Dataset content
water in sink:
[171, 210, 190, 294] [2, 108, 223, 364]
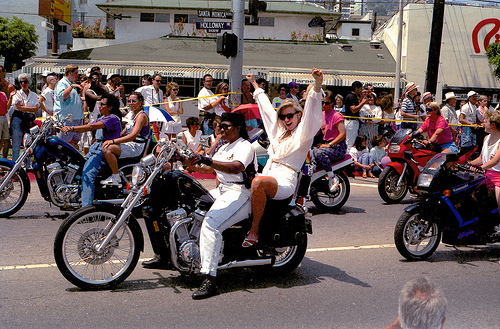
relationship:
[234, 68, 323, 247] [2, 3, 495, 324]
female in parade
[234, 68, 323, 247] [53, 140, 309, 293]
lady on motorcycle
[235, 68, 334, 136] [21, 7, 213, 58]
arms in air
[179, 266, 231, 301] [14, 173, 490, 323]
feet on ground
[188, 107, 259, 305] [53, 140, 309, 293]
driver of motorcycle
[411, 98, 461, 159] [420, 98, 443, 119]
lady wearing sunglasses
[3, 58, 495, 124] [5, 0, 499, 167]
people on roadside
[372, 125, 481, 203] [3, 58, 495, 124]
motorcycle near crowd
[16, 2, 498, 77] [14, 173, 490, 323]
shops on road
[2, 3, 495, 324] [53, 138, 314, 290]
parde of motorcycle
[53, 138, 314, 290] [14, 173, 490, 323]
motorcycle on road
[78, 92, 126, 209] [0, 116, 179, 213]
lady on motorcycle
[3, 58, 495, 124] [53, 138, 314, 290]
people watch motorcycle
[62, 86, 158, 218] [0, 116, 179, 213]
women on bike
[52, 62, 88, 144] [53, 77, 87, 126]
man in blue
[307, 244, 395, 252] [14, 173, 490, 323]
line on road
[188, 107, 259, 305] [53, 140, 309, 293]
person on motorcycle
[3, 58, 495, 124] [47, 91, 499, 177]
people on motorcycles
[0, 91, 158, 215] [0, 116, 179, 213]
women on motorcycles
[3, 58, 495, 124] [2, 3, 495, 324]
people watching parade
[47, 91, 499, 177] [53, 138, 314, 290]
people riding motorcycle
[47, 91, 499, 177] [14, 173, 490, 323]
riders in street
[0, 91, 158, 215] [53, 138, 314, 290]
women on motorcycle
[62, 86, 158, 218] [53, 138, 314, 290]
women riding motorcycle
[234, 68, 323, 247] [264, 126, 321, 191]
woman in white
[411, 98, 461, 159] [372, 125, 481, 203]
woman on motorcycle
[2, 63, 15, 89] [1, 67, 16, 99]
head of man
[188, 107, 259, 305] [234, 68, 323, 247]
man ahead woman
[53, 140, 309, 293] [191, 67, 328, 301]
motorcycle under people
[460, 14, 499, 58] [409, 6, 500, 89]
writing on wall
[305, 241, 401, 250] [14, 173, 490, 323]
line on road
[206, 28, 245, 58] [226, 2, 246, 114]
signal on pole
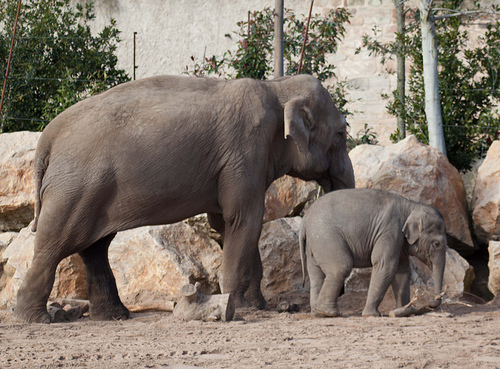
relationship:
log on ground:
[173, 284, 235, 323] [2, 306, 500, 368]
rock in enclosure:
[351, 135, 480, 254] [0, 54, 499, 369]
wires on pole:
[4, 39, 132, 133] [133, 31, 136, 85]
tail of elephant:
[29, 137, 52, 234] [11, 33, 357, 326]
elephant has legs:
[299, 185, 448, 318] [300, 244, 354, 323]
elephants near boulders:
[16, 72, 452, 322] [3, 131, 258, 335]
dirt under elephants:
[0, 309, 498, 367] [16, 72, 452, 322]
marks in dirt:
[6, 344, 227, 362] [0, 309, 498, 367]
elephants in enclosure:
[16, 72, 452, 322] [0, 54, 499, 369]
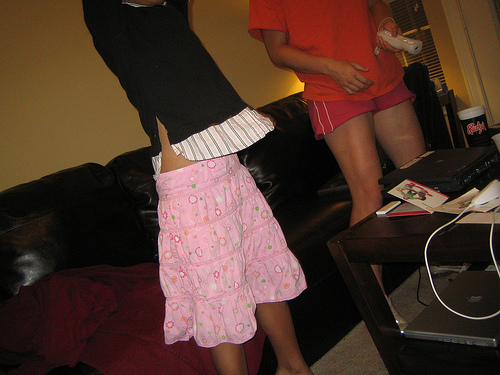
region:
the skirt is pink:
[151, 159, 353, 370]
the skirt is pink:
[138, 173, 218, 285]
==
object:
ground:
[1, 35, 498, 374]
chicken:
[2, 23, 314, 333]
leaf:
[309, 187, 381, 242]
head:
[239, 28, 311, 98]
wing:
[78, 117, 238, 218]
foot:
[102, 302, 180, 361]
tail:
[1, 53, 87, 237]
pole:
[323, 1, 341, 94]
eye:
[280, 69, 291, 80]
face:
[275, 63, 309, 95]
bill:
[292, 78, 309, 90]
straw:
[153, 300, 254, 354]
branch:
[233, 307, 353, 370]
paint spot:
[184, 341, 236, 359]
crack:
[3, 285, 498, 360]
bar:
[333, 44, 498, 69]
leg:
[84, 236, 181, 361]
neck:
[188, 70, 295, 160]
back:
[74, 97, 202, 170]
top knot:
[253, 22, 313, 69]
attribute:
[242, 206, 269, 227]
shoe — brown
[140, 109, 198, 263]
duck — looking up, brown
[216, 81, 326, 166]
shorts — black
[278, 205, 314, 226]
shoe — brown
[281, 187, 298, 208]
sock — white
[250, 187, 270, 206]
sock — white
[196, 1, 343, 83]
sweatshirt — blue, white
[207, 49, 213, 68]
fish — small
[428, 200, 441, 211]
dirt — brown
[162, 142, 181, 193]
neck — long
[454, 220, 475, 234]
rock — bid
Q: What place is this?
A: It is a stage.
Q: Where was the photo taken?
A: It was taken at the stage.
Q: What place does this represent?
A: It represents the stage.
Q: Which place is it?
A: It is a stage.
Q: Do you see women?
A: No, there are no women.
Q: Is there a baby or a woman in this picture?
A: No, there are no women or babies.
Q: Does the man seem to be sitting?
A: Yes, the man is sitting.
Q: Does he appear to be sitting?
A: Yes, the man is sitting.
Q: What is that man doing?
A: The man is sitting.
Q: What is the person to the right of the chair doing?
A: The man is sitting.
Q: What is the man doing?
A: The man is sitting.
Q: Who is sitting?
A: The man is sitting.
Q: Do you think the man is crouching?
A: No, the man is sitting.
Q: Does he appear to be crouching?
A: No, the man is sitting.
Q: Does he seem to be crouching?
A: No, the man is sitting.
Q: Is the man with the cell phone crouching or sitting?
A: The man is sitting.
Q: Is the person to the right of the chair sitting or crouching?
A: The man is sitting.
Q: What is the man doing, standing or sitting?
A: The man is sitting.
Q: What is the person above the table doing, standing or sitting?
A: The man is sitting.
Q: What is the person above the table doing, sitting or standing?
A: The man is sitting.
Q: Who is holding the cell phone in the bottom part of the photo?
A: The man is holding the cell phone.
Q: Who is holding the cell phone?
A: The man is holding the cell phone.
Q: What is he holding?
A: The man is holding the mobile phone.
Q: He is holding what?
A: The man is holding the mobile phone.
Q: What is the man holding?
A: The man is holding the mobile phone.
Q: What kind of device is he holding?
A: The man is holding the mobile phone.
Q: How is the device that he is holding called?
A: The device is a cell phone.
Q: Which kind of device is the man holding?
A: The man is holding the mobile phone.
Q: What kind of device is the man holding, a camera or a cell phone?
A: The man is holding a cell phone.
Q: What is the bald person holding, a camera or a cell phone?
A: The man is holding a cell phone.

Goal of the exercise
Count the lines of the data above that contain the string "right", with uppercase and lowercase letters treated as different. Reply with the number alone.

Reply
2